In 2009, as a result of taxation changes in that year’s budget, “car values plummeted, new car sales declined and the industry fell off a cliff,” according to the organisation.

SIMI says there is a “need for extreme caution in dealing with motor related taxation in the upcoming Budget, doubly so now that the Budget almost coincides with the Brexit date”.

Director general Brian Cooke (pictured) said: “Our industry is very concerned and angry at the possibility of sleepwalking into another potential 2009. The state must stop overburdening new, cleaner cars with tax, while at the same time ignoring the problem of replacing older cars, which is where the real emissions problems lie. 

“In fact, it’s even worse, as the VRT system discriminates against new cars when compared to older used imports. It would appear fthat the new car is being lined up as the easy target, but newer cars have the most up-to-date emission technologies and are less environmentally damaging than older used cars.  Uncertainty in the market leads to consumers holding onto their older car or importing an older car that is perceived to be good value.”

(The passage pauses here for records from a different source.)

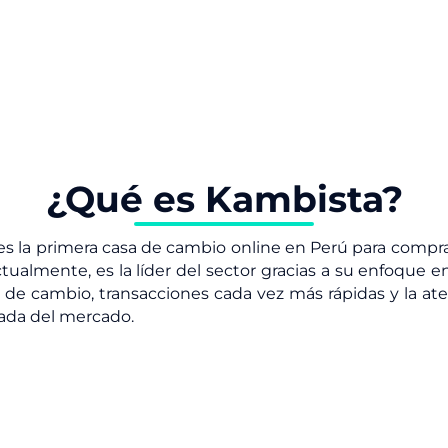
¿Qué es Kambista?
s la primera casa de cambio online en Perú para compr
ctualmente, es la líder del sector gracias a su enfoque en
 de cambio, transacciones cada vez más rápidas y la a
ada del mercado.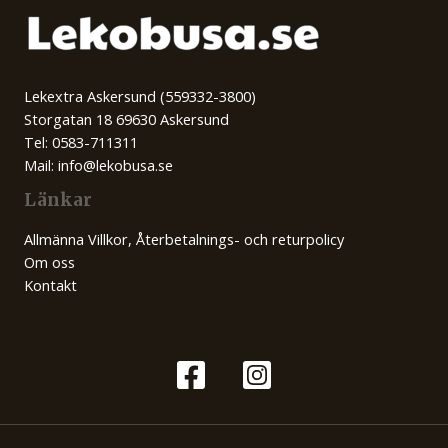
Lekextra Askersund (559332-3800)
Storgatan 18 69630 Askersund
Tel: 0583-711311
Mail: info@lekobusa.se
Länkar
Allmänna Villkor, Återbetalnings- och returpolicy
Om oss
Kontakt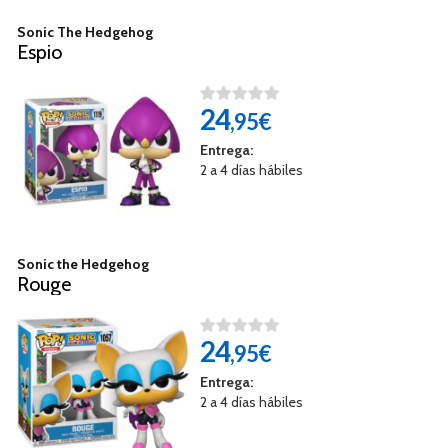
Sonic The Hedgehog
Espio
24
,95€
Entrega:
2 a 4 días hábiles
Sonic the Hedgehog
Rouge
24
,95€
Entrega:
2 a 4 días hábiles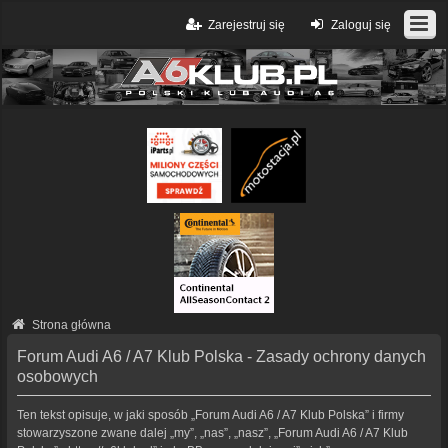
Zarejestruj się
Zaloguj się
Strona główna
Forum Audi A6 / A7 Klub Polska - Zasady ochrony danych
osobowych
Ten tekst opisuje, w jaki sposób „Forum Audi A6 / A7 Klub Polska” i firmy
stowarzyszone zwane dalej „my”, „nas”, „nasz”, „Forum Audi A6 / A7 Klub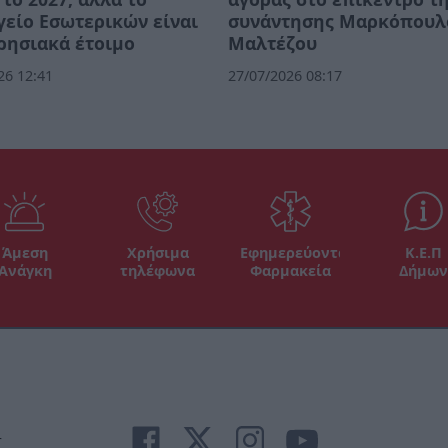
είο Εσωτερικών είναι
συνάντησης Μαρκόπουλ
ρησιακά έτοιμο
Μαλτέζου
26 12:41
27/07/2026 08:17
Άμεση
Χρήσιμα
Εφημερεύοντα
Κ.Ε.Π
Ανάγκη
τηλέφωνα
Φαρμακεία
Δήμων
r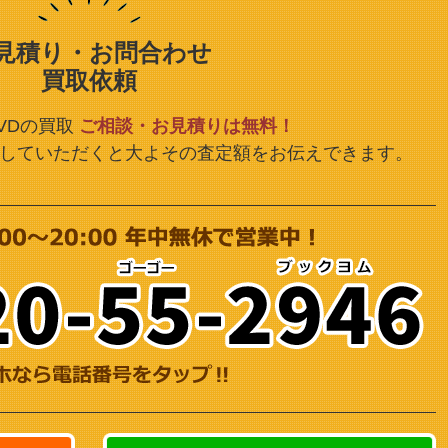
見積り・お問合わせ
買取依頼
VDの買取
ご相談・お見積りは無料！
していただくと大よその査定額をお伝えできます。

SIMI believes that one part of hitting climate action targets is achieving sales figures of 150,000 new cars each year, at a time when Brexit has helped keep sales down to 112,000. “If a VRT increase is thrown into the mix for 2020, we will see a further fall; history, in particular 2009, tells us what can happen,” Cooke stated.

The organisation points to the European Commission’s advice that consumers should not be faced with increased taxation due to the new emissions testing regime, and underlines both that most other EU countries have followed this advice and that Ireland should be no different.

Cooke added: “The government’s Climate Action Plan proposed a transition to zero emission transport, which the industry fully supports — and is proactively engaged in rolling out cleaner technologies.  However, it is important to note that this transition is not deliverable in the short term, as it will take a number of years to achieve, and longer than is proposed in the plan. 

“We require the right measures that focus on gradual change and include sensible policies aimed at encouraging motorist to make the right choices that can lead to clean, affordable and convenient mobility solutions. This can only be achieved by allowing the new car market to flourish in 2020, which has clear environmental and economic benefits.”